- **TASK OBJECTIVE**
Can you give every line of text in the records below as a JSON list of strings, one string per line, with blank lines dropped and the pictures left out?

EXERCISE DATA START

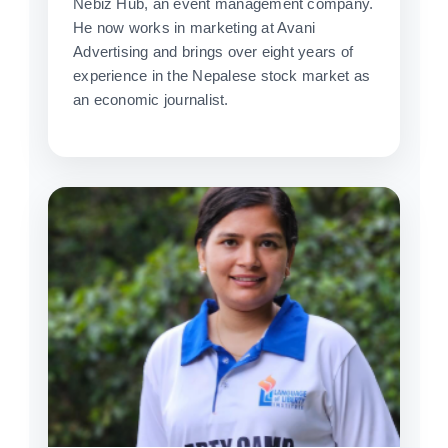
Nebiz Hub, an event management company.
He now works in marketing at Avani
Advertising and brings over eight years of
experience in the Nepalese stock market as
an economic journalist.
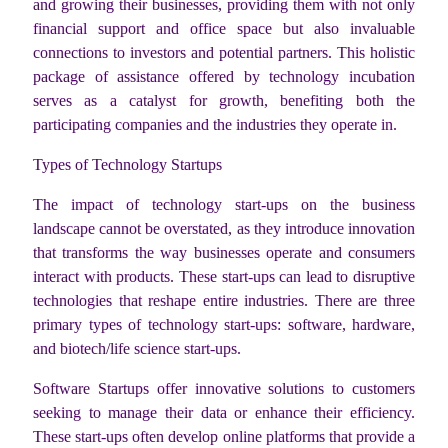
and growing their businesses, providing them with not only
financial support and office space but also invaluable
connections to investors and potential partners. This holistic
package of assistance offered by technology incubation
serves as a catalyst for growth, benefiting both the
participating companies and the industries they operate in.
Types of Technology Startups
The impact of technology start-ups on the business
landscape cannot be overstated, as they introduce innovation
that transforms the way businesses operate and consumers
interact with products. These start-ups can lead to disruptive
technologies that reshape entire industries. There are three
primary types of technology start-ups: software, hardware,
and biotech/life science start-ups.
Software Startups offer innovative solutions to customers
seeking to manage their data or enhance their efficiency.
These start-ups often develop online platforms that provide a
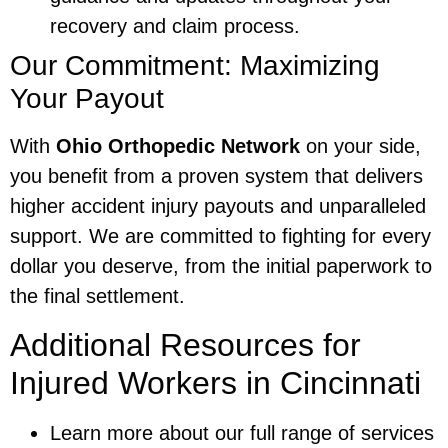
recovery and claim process.
Our Commitment: Maximizing
Your Payout
With
Ohio Orthopedic Network
on your side,
you benefit from a proven system that delivers
higher accident injury payouts and unparalleled
support. We are committed to fighting for every
dollar you deserve, from the initial paperwork to
the final settlement.
Additional Resources for
Injured Workers in Cincinnati
Learn more about our full range of services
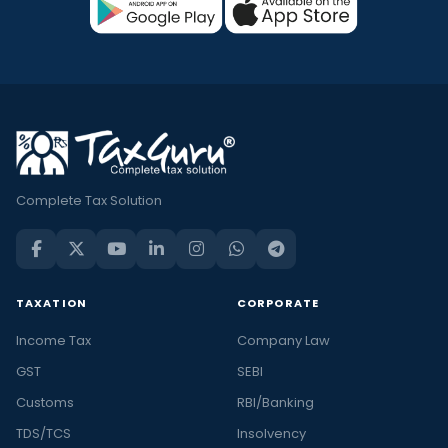
Complete Tax Solution
TAXATION
CORPORATE
Income Tax
Company Law
GST
SEBI
Customs
RBI/Banking
TDS/TCS
Insolvency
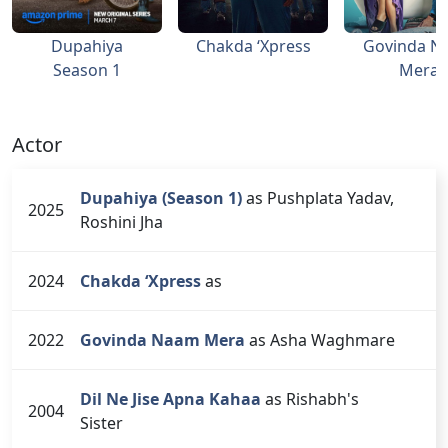
Dupahiya
Chakda ‘Xpress
Govinda N
Season 1
Mera
Actor
Dupahiya (Season 1)
as Pushplata Yadav,
2025
Roshini Jha
2024
Chakda ‘Xpress
as
2022
Govinda Naam Mera
as Asha Waghmare
Dil Ne Jise Apna Kahaa
as Rishabh's
2004
Sister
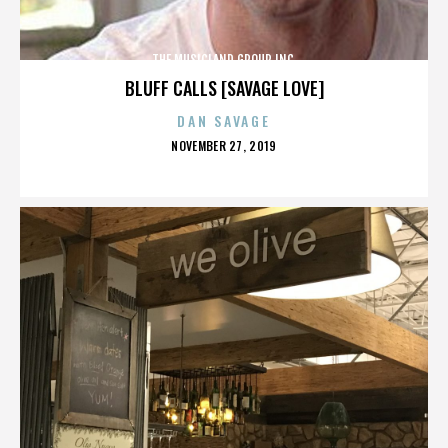
THE MUSICLAND GROUP INC.
BLUFF CALLS [SAVAGE LOVE]
DAN SAVAGE
POSTED
NOVEMBER 27, 2019
ON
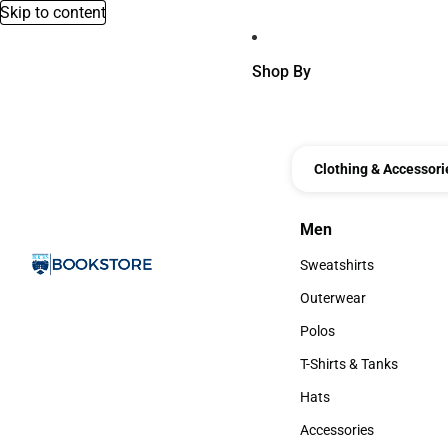
Skip to content
Shop By
Clothing & Accessori
Men
Men
Sweatshirts
Sweatshirts
Outerwear
Outerwear
Polos
Polos
T-Shirts & Tanks
T-Shirts & Tanks
Hats
Hats
Accessories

EXERCISE DATA END

- **COMPLETED TASK**
[
  "Nebiz Hub, an event management company.",
  "He now works in marketing at Avani",
  "Advertising and brings over eight years of",
  "experience in the Nepalese stock market as",
  "an economic journalist.",
  "and growing their businesses, providing them with not only",
  "financial support and office space but also invaluable",
  "connections to investors and potential partners. This holistic",
  "package of assistance offered by technology incubation",
  "serves as a catalyst for growth, benefiting both the",
  "participating companies and the industries they operate in.",
  "Types of Technology Startups",
  "The impact of technology start-ups on the business",
  "landscape cannot be overstated, as they introduce innovation",
  "that transforms the way businesses operate and consumers",
  "interact with products. These start-ups can lead to disruptive",
  "technologies that reshape entire industries. There are three",
  "primary types of technology start-ups: software, hardware,",
  "and biotech/life science start-ups.",
  "Software Startups offer innovative solutions to customers",
  "seeking to manage their data or enhance their efficiency.",
  "These start-ups often develop online platforms that provide a",
  "recovery and claim process.",
  "Our Commitment: Maximizing",
  "Your Payout",
  "With",
  "Ohio Orthopedic Network",
  "on your side,",
  "you benefit from a proven system that delivers",
  "higher accident injury payouts and unparalleled",
  "support. We are committed to fighting for every",
  "dollar you deserve, from the initial paperwork to",
  "the final settlement.",
  "Additional Resources for",
  "Injured Workers in Cincinnati",
  "Learn more about our full range of services",
  "Complete Tax Solution",
  "TAXATION",
  "CORPORATE",
  "Income Tax",
  "Company Law",
  "GST",
  "SEBI",
  "Customs",
  "RBI/Banking",
  "TDS/TCS",
  "Insolvency",
  "Dupahiya",
  "Chakda ‘Xpress",
  "Govinda N",
  "Season 1",
  "Mera",
  "Actor",
  "Dupahiya (Season 1)",
  "as Pushplata Yadav,",
  "2025",
  "Roshini Jha",
  "2024",
  "Chakda ‘Xpress",
  "as",
  "2022",
  "Govinda Naam Mera",
  "as Asha Waghmare",
  "Dil Ne Jise Apna Kahaa",
  "as Rishabh's",
  "2004",
  "Sister",
  "THE MUSICLAND GROUP INC.",
  "BLUFF CALLS [SAVAGE LOVE]",
  "DAN SAVAGE",
  "POSTED",
  "NOVEMBER 27, 2019",
  "ON",
  "Skip to content",
  "Shop By",
  "Clothing & Accessori",
  "Men",
  "Men",
  "Sweatshirts",
  "Sweatshirts",
  "Outerwear",
  "Outerwear",
  "Polos",
  "Polos",
  "T-Shirts & Tanks",
  "T-Shirts & Tanks",
  "Hats",
  "Hats",
  "Accessories"
]